- Data records -

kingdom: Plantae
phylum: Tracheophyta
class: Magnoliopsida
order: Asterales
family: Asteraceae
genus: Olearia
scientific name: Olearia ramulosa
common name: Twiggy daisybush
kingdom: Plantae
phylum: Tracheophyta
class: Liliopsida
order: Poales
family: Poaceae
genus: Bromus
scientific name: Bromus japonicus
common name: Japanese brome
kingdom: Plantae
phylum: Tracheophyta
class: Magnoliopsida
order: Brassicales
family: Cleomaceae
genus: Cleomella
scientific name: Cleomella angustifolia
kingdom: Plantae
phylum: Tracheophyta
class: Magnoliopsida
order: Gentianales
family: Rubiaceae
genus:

- Instructions for the task -
Rewrite all the records with every "scientific name" changed to "species", leaving everything else unchanged.

- Final result -
kingdom: Plantae
phylum: Tracheophyta
class: Magnoliopsida
order: Asterales
family: Asteraceae
genus: Olearia
species: Olearia ramulosa
common name: Twiggy daisybush
kingdom: Plantae
phylum: Tracheophyta
class: Liliopsida
order: Poales
family: Poaceae
genus: Bromus
species: Bromus japonicus
common name: Japanese brome
kingdom: Plantae
phylum: Tracheophyta
class: Magnoliopsida
order: Brassicales
family: Cleomaceae
genus: Cleomella
species: Cleomella angustifolia
kingdom: Plantae
phylum: Tracheophyta
class: Magnoliopsida
order: Gentianales
family: Rubiaceae
genus:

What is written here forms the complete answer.